##### Extrait choisi
Chers frères et sœurs…
Avez-vous remarqué que je commence toujours en vous appelant « Chers frères et sœurs », de même que saint Jean commence chacune de ses lettres en donnant du « Bien-aimés » à ses correspondants ? Si je fais ainsi, c’est, avant tout, parce que je le crois : par le baptême, nous sommes réellement les frères et sœurs les uns des autres. Mais c’est aussi – je l’avoue – parce qu’il m’est toujours difficile de trouver les premiers mots d’une homélie, l’incipit, comme on dit. Vous me direz que je ne fais que déplacer la difficulté à la phrase suivante : vous n’aurez pas tort.
Le fait est qu’il y a longtemps que je me bats avec les incipit. Bien souvent, j’ai des idées, en pagaille même ; mais écrire, c’est une autre affaire. Quand je dois faire une homélie – ce qui m’arrive assez régulièrement – même quand je sais ce que je veux dire, je mets trois heures à trouver une première phrase qui me satisfasse. Le passage à l’action est un défi ! Et l’incipit est comme la vitrine du magasin, la première pierre de la maison, c’est d’elle que dépend la solidité de tout le reste. Même quand on a oublié l’histoire, c’est d’elle que l’on se souvient : « Longtemps, je me suis couché de bonne heure », « C’était à Mégara, faubourg de Carthage, dans les jardins d’Hamilcar », et cætera. On peut n’avoir lu ni Proust ni Flaubert et se rappeler ces saisissantes entrées en matière. Une fois de plus, c’est le premier pas qui compte le plus, qui coûte le plus. A l’autre bout du roman, il suffit d’un bon explicit, une bonne dernière phrase, et le tour est joué : entre les deux, le roman ou l’homélie s’écrira presque de lui-même, naturellement.
##########
##### Inventaire
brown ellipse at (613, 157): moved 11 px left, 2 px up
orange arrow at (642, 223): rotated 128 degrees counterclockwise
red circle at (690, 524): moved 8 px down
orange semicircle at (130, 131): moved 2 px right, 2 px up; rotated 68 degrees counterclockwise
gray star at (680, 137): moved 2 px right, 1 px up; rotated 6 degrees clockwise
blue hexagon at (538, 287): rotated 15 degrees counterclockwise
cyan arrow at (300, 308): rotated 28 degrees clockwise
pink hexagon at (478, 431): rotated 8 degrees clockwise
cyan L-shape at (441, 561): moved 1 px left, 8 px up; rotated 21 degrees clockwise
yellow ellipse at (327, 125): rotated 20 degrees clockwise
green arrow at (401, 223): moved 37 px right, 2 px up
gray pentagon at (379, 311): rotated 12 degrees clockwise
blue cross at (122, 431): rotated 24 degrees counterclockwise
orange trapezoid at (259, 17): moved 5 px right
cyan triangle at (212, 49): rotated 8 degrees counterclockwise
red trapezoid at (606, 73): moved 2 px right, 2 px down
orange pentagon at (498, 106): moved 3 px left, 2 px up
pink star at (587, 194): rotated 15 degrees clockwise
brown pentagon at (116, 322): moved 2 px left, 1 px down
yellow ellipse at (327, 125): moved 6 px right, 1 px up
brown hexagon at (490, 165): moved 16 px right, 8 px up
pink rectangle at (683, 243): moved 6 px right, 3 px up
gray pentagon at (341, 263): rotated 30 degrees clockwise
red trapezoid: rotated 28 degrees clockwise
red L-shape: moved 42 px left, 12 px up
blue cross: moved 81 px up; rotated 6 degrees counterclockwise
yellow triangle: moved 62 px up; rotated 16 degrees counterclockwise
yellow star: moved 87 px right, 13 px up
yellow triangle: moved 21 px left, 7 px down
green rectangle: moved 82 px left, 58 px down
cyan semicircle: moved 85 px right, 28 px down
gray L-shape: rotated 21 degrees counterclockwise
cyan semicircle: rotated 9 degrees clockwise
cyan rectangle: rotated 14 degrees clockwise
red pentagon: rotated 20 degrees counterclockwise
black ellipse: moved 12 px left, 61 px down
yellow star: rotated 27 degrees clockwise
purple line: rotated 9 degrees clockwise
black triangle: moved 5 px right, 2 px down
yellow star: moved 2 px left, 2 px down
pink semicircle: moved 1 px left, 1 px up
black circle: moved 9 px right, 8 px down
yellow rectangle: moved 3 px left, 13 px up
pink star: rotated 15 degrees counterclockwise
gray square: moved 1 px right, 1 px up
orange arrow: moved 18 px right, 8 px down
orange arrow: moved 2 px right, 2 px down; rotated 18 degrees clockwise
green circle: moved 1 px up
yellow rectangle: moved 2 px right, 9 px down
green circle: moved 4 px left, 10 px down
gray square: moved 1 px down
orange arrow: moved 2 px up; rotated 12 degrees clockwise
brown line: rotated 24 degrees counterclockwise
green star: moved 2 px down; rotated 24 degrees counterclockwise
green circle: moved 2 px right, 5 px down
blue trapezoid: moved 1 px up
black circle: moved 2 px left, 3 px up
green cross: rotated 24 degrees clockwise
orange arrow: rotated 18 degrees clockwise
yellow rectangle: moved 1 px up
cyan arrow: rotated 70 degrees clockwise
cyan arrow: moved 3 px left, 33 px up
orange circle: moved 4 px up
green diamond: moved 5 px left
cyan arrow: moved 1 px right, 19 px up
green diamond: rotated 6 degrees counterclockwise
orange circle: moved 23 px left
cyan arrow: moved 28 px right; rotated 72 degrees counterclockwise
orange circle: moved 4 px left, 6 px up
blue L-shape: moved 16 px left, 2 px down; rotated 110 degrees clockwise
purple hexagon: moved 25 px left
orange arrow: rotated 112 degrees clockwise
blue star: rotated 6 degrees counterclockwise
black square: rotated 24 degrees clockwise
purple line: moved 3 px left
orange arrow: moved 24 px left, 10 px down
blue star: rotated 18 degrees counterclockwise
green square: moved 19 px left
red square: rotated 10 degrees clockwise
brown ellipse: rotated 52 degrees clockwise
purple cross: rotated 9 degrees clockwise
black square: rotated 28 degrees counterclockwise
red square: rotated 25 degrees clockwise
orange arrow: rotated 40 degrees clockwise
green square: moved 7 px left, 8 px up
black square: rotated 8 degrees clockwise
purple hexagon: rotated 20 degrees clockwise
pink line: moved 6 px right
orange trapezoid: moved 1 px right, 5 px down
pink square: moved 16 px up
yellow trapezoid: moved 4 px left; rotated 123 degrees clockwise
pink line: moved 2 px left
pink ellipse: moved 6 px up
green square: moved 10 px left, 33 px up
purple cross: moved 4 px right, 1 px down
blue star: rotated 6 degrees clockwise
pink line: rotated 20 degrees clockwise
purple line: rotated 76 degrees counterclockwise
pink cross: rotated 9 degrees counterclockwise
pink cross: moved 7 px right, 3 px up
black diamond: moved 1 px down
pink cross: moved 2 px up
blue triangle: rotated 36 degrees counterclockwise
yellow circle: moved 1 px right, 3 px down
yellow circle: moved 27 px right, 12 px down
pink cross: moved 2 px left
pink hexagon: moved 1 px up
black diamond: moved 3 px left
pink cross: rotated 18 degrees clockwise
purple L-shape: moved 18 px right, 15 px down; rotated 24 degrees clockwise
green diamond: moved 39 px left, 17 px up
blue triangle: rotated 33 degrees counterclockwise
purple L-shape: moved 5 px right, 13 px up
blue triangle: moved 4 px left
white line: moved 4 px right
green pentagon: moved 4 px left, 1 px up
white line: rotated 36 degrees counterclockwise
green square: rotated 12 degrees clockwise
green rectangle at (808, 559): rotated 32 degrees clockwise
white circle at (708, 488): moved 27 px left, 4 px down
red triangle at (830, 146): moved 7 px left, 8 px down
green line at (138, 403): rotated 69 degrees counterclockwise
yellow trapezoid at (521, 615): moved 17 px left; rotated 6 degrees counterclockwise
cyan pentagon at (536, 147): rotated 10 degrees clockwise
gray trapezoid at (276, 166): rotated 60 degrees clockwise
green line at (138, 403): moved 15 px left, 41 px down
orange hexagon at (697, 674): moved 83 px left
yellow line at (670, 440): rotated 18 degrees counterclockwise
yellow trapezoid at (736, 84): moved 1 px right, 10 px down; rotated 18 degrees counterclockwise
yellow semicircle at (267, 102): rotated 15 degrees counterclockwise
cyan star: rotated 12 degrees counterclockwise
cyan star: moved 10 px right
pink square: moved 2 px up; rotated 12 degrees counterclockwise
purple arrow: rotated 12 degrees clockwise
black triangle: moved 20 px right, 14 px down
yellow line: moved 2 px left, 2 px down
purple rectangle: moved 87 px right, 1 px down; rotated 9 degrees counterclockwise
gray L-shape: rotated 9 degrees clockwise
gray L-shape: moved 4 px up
##########
Consignes:
Poursuivez, s'il vous plaît, le passage sur l'incipit après sa dernière phrase. Les entrées n'ont aucun lien avec le passage sur l'incipit.

Résultat attendu:
L’évangile de cette fête de la Toussaint est, précisément, le récit d’un incipit, d’un commencement. Jésus prononce le Sermon sur la Montagne, ce grand discours-programme qui est comme la porte d’entrée de son ministère public : pour la première fois, il prend la parole devant la foule. Ce qu’il dit est la synthèse de ce que sera son enseignement, et même, de ce que seront sa vie, sa passion et sa résurrection. Pour en souligner la solennité, saint Matthieu a recours à une formule un peu insistante : « Alors, ouvrant la bouche, il les enseignait. » Dans ce premier enseignement, il y a une première partie, les Béatitudes. Et, dans cette première partie, il y a un premier mot : « Heureux ». Il a fallu sans doute un petit coup de pouce de l’Esprit pour que Jésus choisisse son incipit, non par démagogie, mais pour l’amour de ceux à qui il commençait à annoncer la bonne nouvelle.
Neuf béatitudes, neuf histoires de bonheur, neuf bonnes nouvelles – au sens romanesque du terme. Car chacune de ces béatitudes est bien une bonne nouvelle, une petite histoire réussie. Neuf nouvelles réduites à leur plus simple expression : un incipit et un explicit, un point de départ et un point final ; ainsi : « Heureux les artisans de paix / ils seront appelés Fils de Dieu. » Une intrigue et un dénouement, et, entre les deux, suggérée, une histoire immense qu’il reste à reconstituer, ou à imaginer : comment les artisans de paix ont-ils mis en œuvre cette vocation ? Par quelles joies, par quelles surprises, par quelles épreuves, par quelles aventures sont-ils passés ? Et, à la fin, comment ont-ils entendu Dieu les appeler ses fils ? Ce qui nous frappe et ce qui nous appelle, dans les Béatitudes comme dans les nouvelles des grands écrivains, c’est leur capacité d’évocation : en quelques phrases, par l’efficacité de leur incipit et de leur explicit, elles nous donnent envie de nous jeter dedans, d’entrer dans ce monde qu’elles nous font entrevoir.
Dans évocation, il y a vocation. La première phrase de l’histoire est aussi un appel : Sois heureux, c’est-à-dire, Viens voir ! Fais de cette histoire ton histoire : il y a un bonheur à prendre, un chemin qui attend des voyageurs ! C’est pour cela que, dans les Béatitudes, nous avons un résumé extraordinaire de la vie des saints. En chacune des Béatitudes, nous pouvons reconnaître le visage de ceux qui sont nos frères et sœurs aînés dans la foi, de ceux qui ont entendu l’appel au bonheur et qui à leur tour nous encouragent à les imiter. Du courage, nous en avons besoin, parce que la vie chrétienne peut souvent ressembler au travail d’écriture. Nous avons de bonnes idées, d’excellentes intentions, mais cela ne nous évite pas l’angoisse de la page blanche. Comment faire pour passer à l’action ? Où aller, que faire ? Comment réussir à commencer cette grande histoire de la sainteté, qui semble si vertigineuse ?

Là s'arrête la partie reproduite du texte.